African countries are losing revenue needed for development because multinational companies are not getting their transfer prices right, says Nishana Gosai, Manager of the Transfer Pricing Unit of the South African Revenue Service (SARS).
She acknowledged most organizations are stepping up transfer pricing as a relevant area of taxation, but there are inadequate infrastructure, expertise and legislation to deal with the issue in most African countries.
Though there have not been formal studies on how much is lost through transfer pricing practices of multinational enterprises, the mining and extractive industries are high focused areas.
Christian Aid however estimates that about 60 percent of total capital flight from developing countries is a result of transfer pricing.
“It is a common perception that multinationals are driven to manipulate their transfer prices to avoid paying tax or to move profits from a high tax jurisdiction to a low tax jurisdiction,” noted Gosai.
A transfer price is the price at which goods or services are sold between divisions of a company, or between companies in the same group.

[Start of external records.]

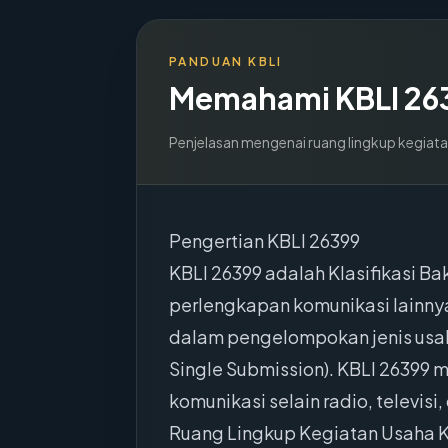
PANDUAN KBLI
Memahami KBLI
26
Penjelasan mengenai ruang lingkup kegiata
Pengertian KBLI 26399
KBLI 26399 adalah Klasifikasi B
perlengkapan komunikasi lainny
dalam pengelompokan jenis usaha
Single Submission). KBLI 26399 m
komunikasi selain radio, televis
Ruang Lingkup Kegiatan Usaha K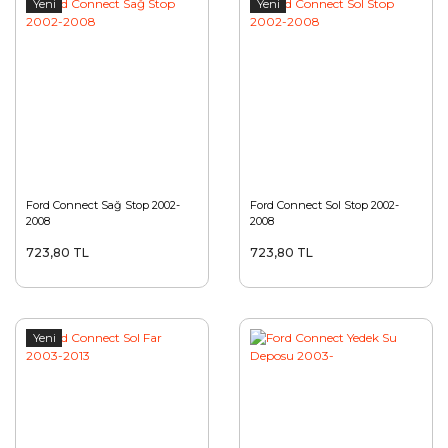
Yeni
Yeni
Ford Connect Sağ Stop 2002-
Ford Connect Sol Stop 2002-
2008
2008
723,80 TL
723,80 TL
Yeni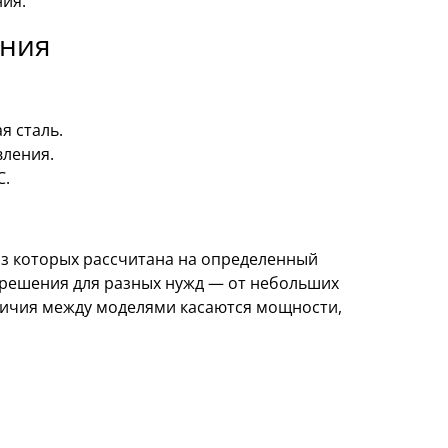
ия.
ания
я сталь.
вления.
C.
из которых рассчитана на определенный
 решения для разных нужд — от небольших
личия между моделями касаются мощности,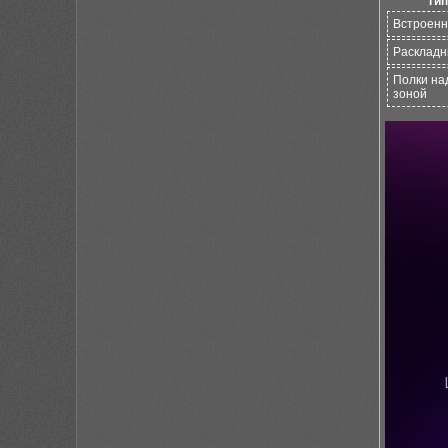
Тип
Встроен
Раскладн
Полки на
зоной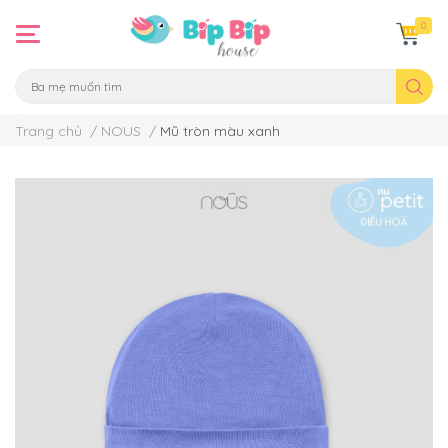
0
Trang chủ
/
NOUS
/
Mũ tròn màu xanh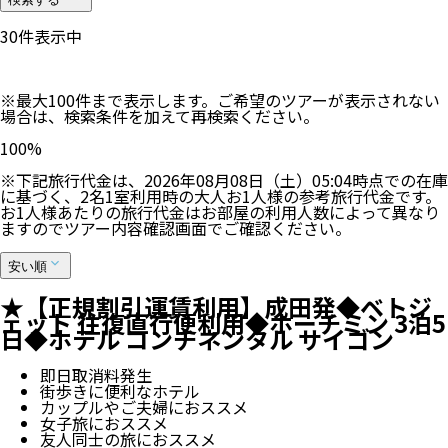
30
件表示中
※最大100件まで表示します。ご希望のツアーが表示されない
場合は、検索条件を加えて再検索ください。
100
%
※下記旅行代金は、
2026年08月08日（土）05:04
時点での在庫
に基づく、
2
名
1
室利用時の大人お1人様の参考旅行代金です。
お1人様あたりの旅行代金はお部屋の利用人数によって異なり
ますのでツアー内容確認画面でご確認ください。
安い順
★【正規割引運賃利用】成田発◆ベトジ
ェット 往復直行便利用◆ホーチミン 3泊5
日◆ホテル コンチネンタル サイゴン
即日取消料発生
街歩きに便利なホテル
カップルやご夫婦におススメ
女子旅におススメ
友人同士の旅におススメ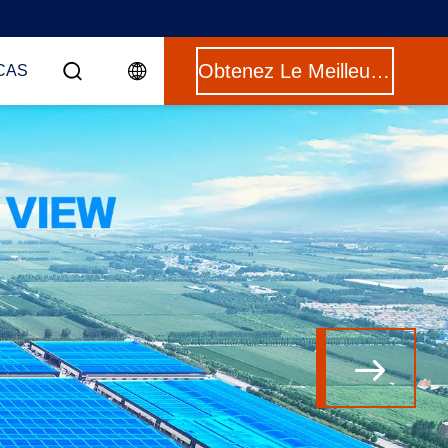
Obtenez Le Meilleur Prix
CAS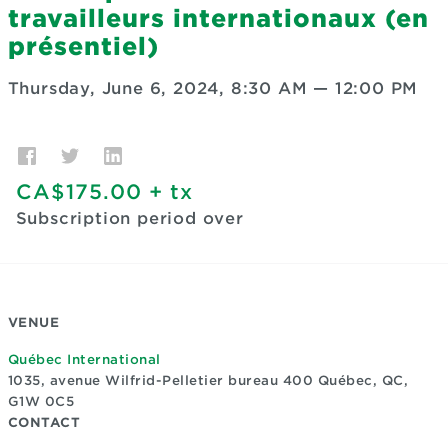
travailleurs internationaux (en
présentiel)
Thursday, June 6, 2024, 8:30 AM
—
12:00 PM
CA$175.00
+ tx
Subscription period over
VENUE
Québec International
1035, avenue Wilfrid-Pelletier bureau 400
Québec, QC,
G1W 0C5
CONTACT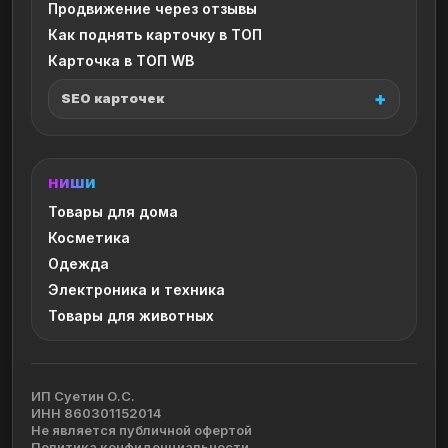
Продвижение через отзывы
Как поднять карточку в ТОП
Карточка в ТОП WB
SEO карточек
НИШИ
Товары для дома
Косметика
Одежда
Электроника и техника
Товары для животных
ИП Суетин О.С.
ИНН 860301152014
Не является публичной офертой
Политика конфиденциальности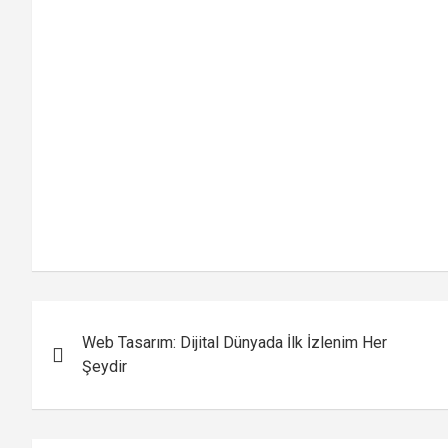
Yazı
Web Tasarım: Dijital Dünyada İlk İzlenim Her
gezinmesi
Şeydir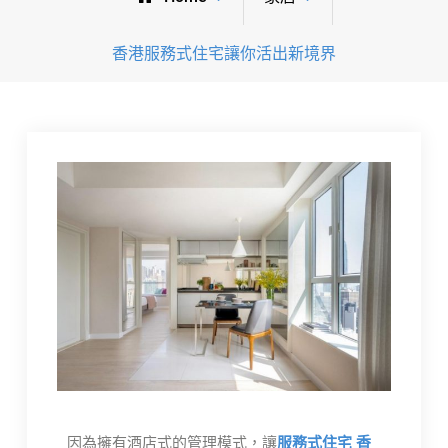
香港服務式住宅讓你活出新境界
因為擁有酒店式的管理模式，讓
服務式住宅 香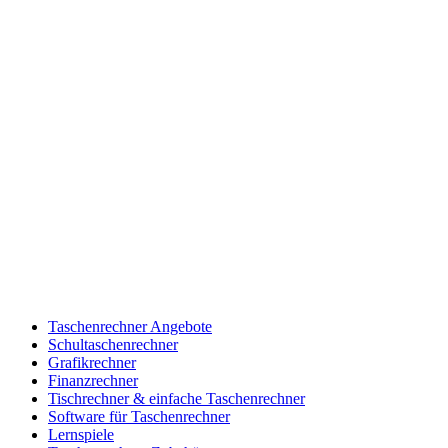
Taschenrechner Angebote
Schultaschenrechner
Grafikrechner
Finanzrechner
Tischrechner & einfache Taschenrechner
Software für Taschenrechner
Lernspiele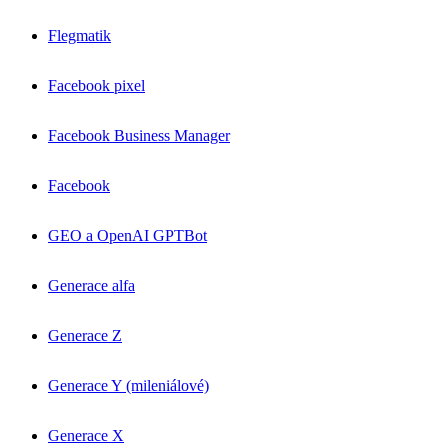
Flegmatik
Facebook pixel
Facebook Business Manager
Facebook
GEO a OpenAI GPTBot
Generace alfa
Generace Z
Generace Y (mileniálové)
Generace X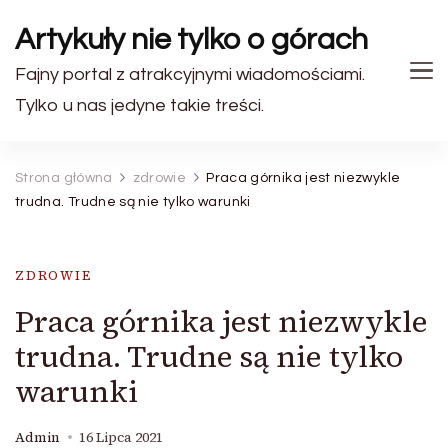
Artykuły nie tylko o górach
Fajny portal z atrakcyjnymi wiadomościami.
Tylko u nas jedyne takie treści.
Strona główna
zdrowie
Praca górnika jest niezwykle
trudna. Trudne są nie tylko warunki
ZDROWIE
Praca górnika jest niezwykle
trudna. Trudne są nie tylko
warunki
Admin
16 Lipca 2021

Gosai observed that developing countries suffer most from the fallout of transfer pricing, because transgression is difficult to track and analyze.
According to her, countries in Africa need to first muster the political will to take transfer pricing issues on board all governance matters in order to save the local economies from revenue loss.
“If we’ve identified that transfer pricing is one such mechanizing that is possibly depleting the tax base in Africa, we should do everything we can to make sure that gab is closed,” Gosai told a group of African journalists on a Thomson Reuters Foundation training in South Africa.
Some international organizations, like the Organization for Economic Cooperation and Development (OECD), are helping developing countries to build capacity and capabilities in transfer pricing.
Perceived instability of African economies, weak exchange control regulations and cultural preference to pay transfer pricing in countries of parent companies are some reason for transgression.
Presently, the OECD Transfer Pricing Guidelines serves as the bases of application to audit companies.
Nishana Gosai said multinational companies should to be encouraged to voluntarily disclose and comply with transfer pricing.